*How to complete this task:* Among the entries below, find the lines holding "brands" and copy them.

(Extracted page text data)
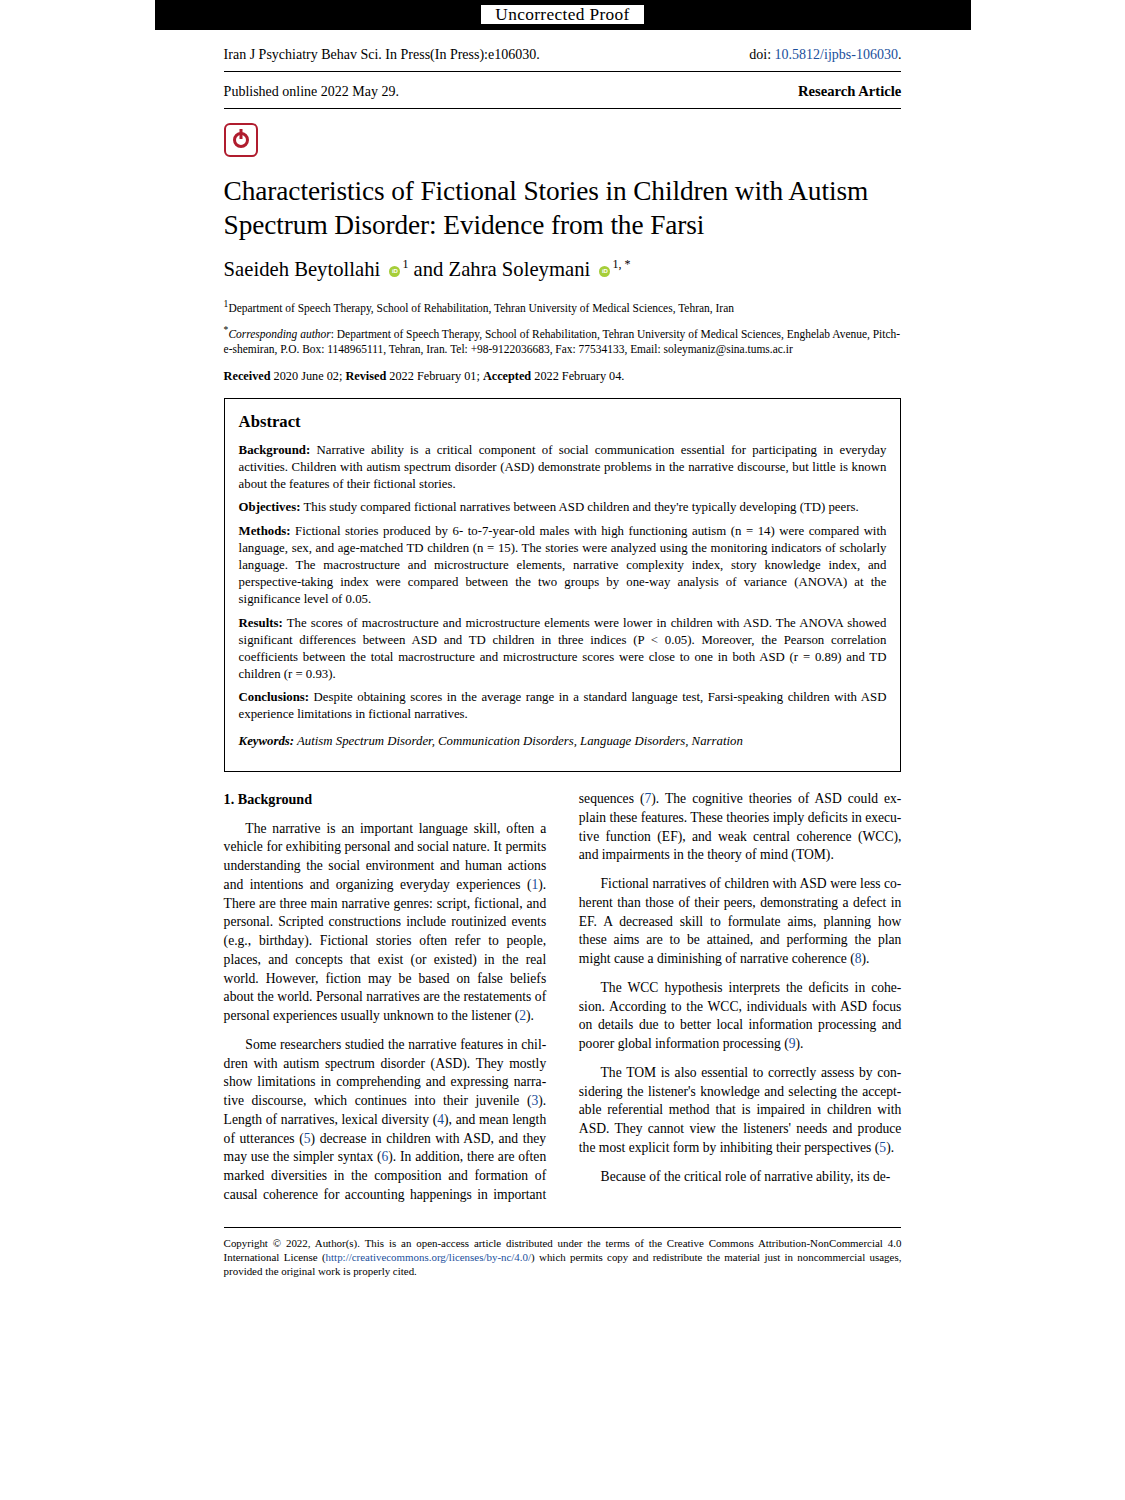Uncorrected Proof
Iran J Psychiatry Behav Sci. In Press(In Press):e106030.
doi: 10.5812/ijpbs-106030.
Published online 2022 May 29.
Research Article
Characteristics of Fictional Stories in Children with Autism Spectrum Disorder: Evidence from the Farsi
Saeideh Beytollahi 1 and Zahra Soleymani 1, *
1Department of Speech Therapy, School of Rehabilitation, Tehran University of Medical Sciences, Tehran, Iran
*Corresponding author: Department of Speech Therapy, School of Rehabilitation, Tehran University of Medical Sciences, Enghelab Avenue, Pitch-e-shemiran, P.O. Box: 1148965111, Tehran, Iran. Tel: +98-9122036683, Fax: 77534133, Email: soleymaniz@sina.tums.ac.ir
Received 2020 June 02; Revised 2022 February 01; Accepted 2022 February 04.
Abstract
Background: Narrative ability is a critical component of social communication essential for participating in everyday activities. Children with autism spectrum disorder (ASD) demonstrate problems in the narrative discourse, but little is known about the features of their fictional stories.
Objectives: This study compared fictional narratives between ASD children and they're typically developing (TD) peers.
Methods: Fictional stories produced by 6- to-7-year-old males with high functioning autism (n = 14) were compared with language, sex, and age-matched TD children (n = 15). The stories were analyzed using the monitoring indicators of scholarly language. The macrostructure and microstructure elements, narrative complexity index, story knowledge index, and perspective-taking index were compared between the two groups by one-way analysis of variance (ANOVA) at the significance level of 0.05.
Results: The scores of macrostructure and microstructure elements were lower in children with ASD. The ANOVA showed significant differences between ASD and TD children in three indices (P < 0.05). Moreover, the Pearson correlation coefficients between the total macrostructure and microstructure scores were close to one in both ASD (r = 0.89) and TD children (r = 0.93).
Conclusions: Despite obtaining scores in the average range in a standard language test, Farsi-speaking children with ASD experience limitations in fictional narratives.
Keywords: Autism Spectrum Disorder, Communication Disorders, Language Disorders, Narration
1. Background
The narrative is an important language skill, often a vehicle for exhibiting personal and social nature. It permits understanding the social environment and human actions and intentions and organizing everyday experiences (1). There are three main narrative genres: script, fictional, and personal. Scripted constructions include routinized events (e.g., birthday). Fictional stories often refer to people, places, and concepts that exist (or existed) in the real world. However, fiction may be based on false beliefs about the world. Personal narratives are the restatements of personal experiences usually unknown to the listener (2).
Some researchers studied the narrative features in children with autism spectrum disorder (ASD). They mostly show limitations in comprehending and expressing narrative discourse, which continues into their juvenile (3). Length of narratives, lexical diversity (4), and mean length of utterances (5) decrease in children with ASD, and they may use the simpler syntax (6). In addition, there are often marked diversities in the composition and formation of causal coherence for accounting happenings in important sequences (7). The cognitive theories of ASD could explain these features. These theories imply deficits in executive function (EF), and weak central coherence (WCC), and impairments in the theory of mind (TOM).
Fictional narratives of children with ASD were less coherent than those of their peers, demonstrating a defect in EF. A decreased skill to formulate aims, planning how these aims are to be attained, and performing the plan might cause a diminishing of narrative coherence (8).
The WCC hypothesis interprets the deficits in cohesion. According to the WCC, individuals with ASD focus on details due to better local information processing and poorer global information processing (9).
The TOM is also essential to correctly assess by considering the listener's knowledge and selecting the acceptable referential method that is impaired in children with ASD. They cannot view the listeners' needs and produce the most explicit form by inhibiting their perspectives (5).
Because of the critical role of narrative ability, its de-
Copyright © 2022, Author(s). This is an open-access article distributed under the terms of the Creative Commons Attribution-NonCommercial 4.0 International License (http://creativecommons.org/licenses/by-nc/4.0/) which permits copy and redistribute the material just in noncommercial usages, provided the original work is properly cited.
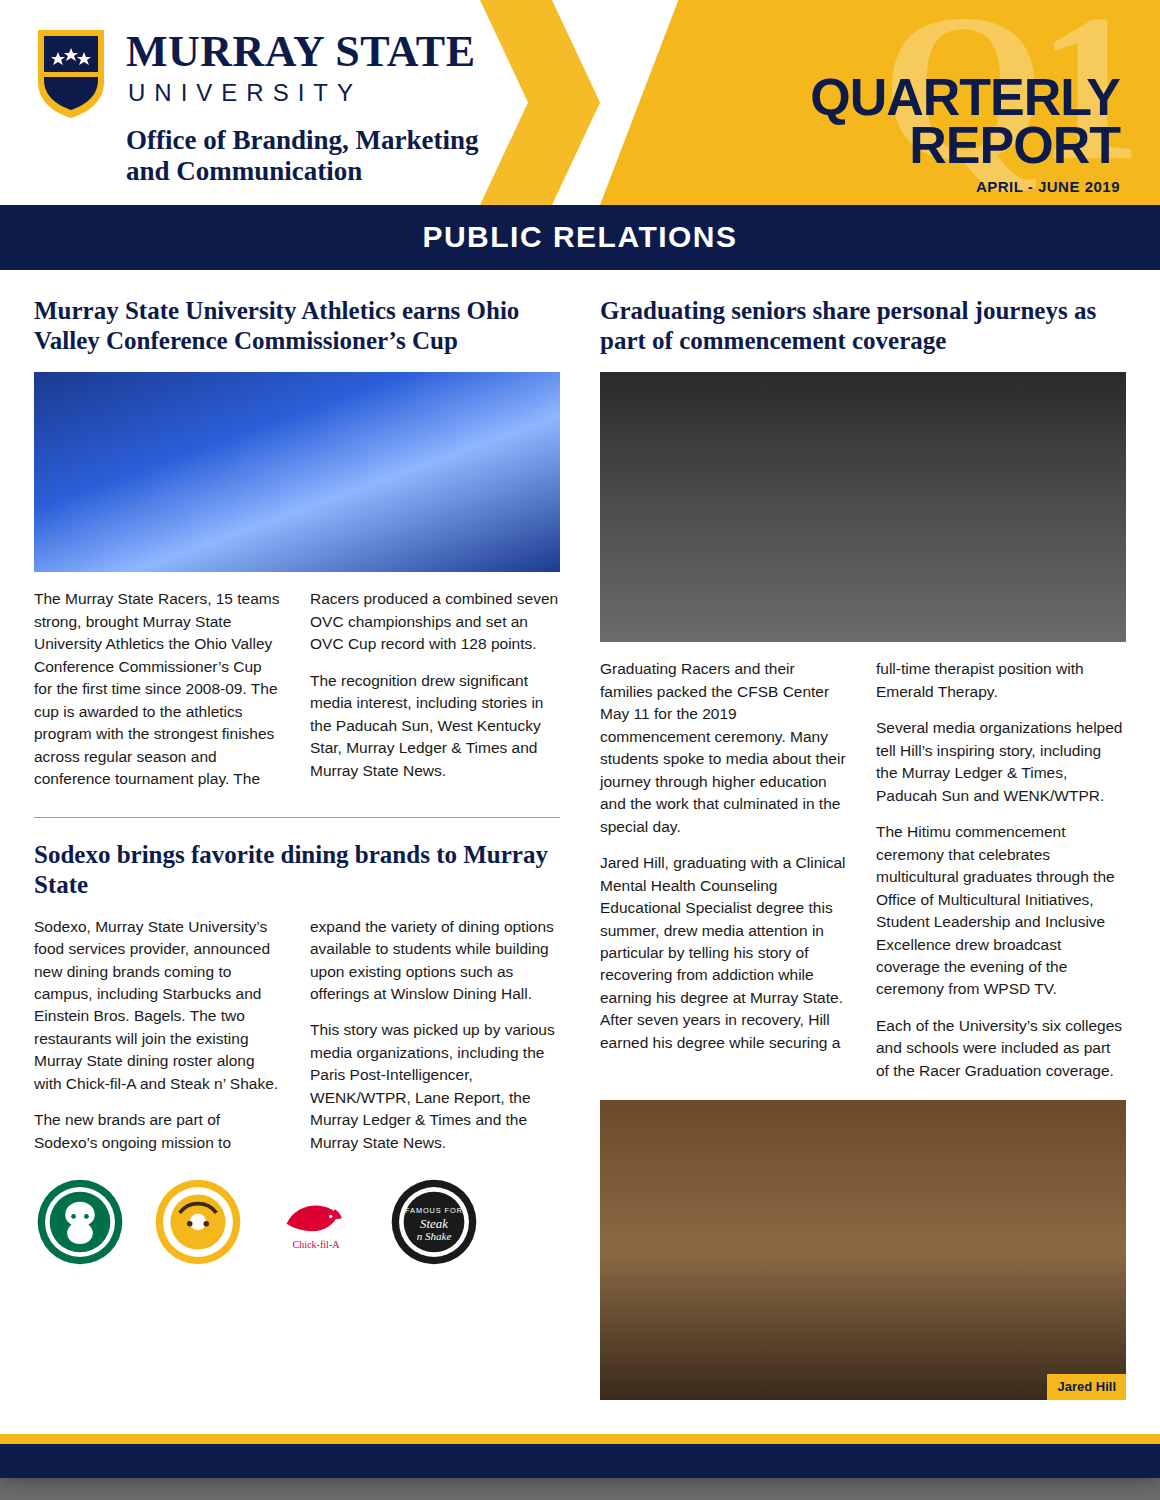Q1
MURRAY STATE
UNIVERSITY
Office of Branding, Marketing
and Communication
QUARTERLY REPORT APRIL - JUNE 2019
PUBLIC RELATIONS
Murray State University Athletics earns Ohio Valley Conference Commissioner’s Cup
The Murray State Racers, 15 teams strong, brought Murray State University Athletics the Ohio Valley Conference Commissioner’s Cup for the first time since 2008-09. The cup is awarded to the athletics program with the strongest finishes across regular season and conference tournament play. The Racers produced a combined seven OVC championships and set an OVC Cup record with 128 points.
The recognition drew significant media interest, including stories in the Paducah Sun, West Kentucky Star, Murray Ledger & Times and Murray State News.
Sodexo brings favorite dining brands to Murray State
Sodexo, Murray State University’s food services provider, announced new dining brands coming to campus, including Starbucks and Einstein Bros. Bagels. The two restaurants will join the existing Murray State dining roster along with Chick-fil-A and Steak n’ Shake.
The new brands are part of Sodexo’s ongoing mission to expand the variety of dining options available to students while building upon existing options such as offerings at Winslow Dining Hall.
This story was picked up by various media organizations, including the Paris Post-Intelligencer, WENK/WTPR, Lane Report, the Murray Ledger & Times and the Murray State News.
Chick-fil-A
FAMOUS FOR Steak n Shake
Graduating seniors share personal journeys as part of commencement coverage
Graduating Racers and their families packed the CFSB Center May 11 for the 2019 commencement ceremony. Many students spoke to media about their journey through higher education and the work that culminated in the special day.
Jared Hill, graduating with a Clinical Mental Health Counseling Educational Specialist degree this summer, drew media attention in particular by telling his story of recovering from addiction while earning his degree at Murray State. After seven years in recovery, Hill earned his degree while securing a full-time therapist position with Emerald Therapy.
Several media organizations helped tell Hill’s inspiring story, including the Murray Ledger & Times, Paducah Sun and WENK/WTPR.
The Hitimu commencement ceremony that celebrates multicultural graduates through the Office of Multicultural Initiatives, Student Leadership and Inclusive Excellence drew broadcast coverage the evening of the ceremony from WPSD TV.
Each of the University’s six colleges and schools were included as part of the Racer Graduation coverage.
Jared Hill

*Solution for this exercise:*
Sodexo brings favorite dining brands to Murray State
Sodexo, Murray State University’s food services provider, announced new dining brands coming to campus, including Starbucks and Einstein Bros. Bagels. The two restaurants will join the existing Murray State dining roster along with Chick-fil-A and Steak n’ Shake.
The new brands are part of Sodexo’s ongoing mission to expand the variety of dining options available to students while building upon existing options such as offerings at Winslow Dining Hall.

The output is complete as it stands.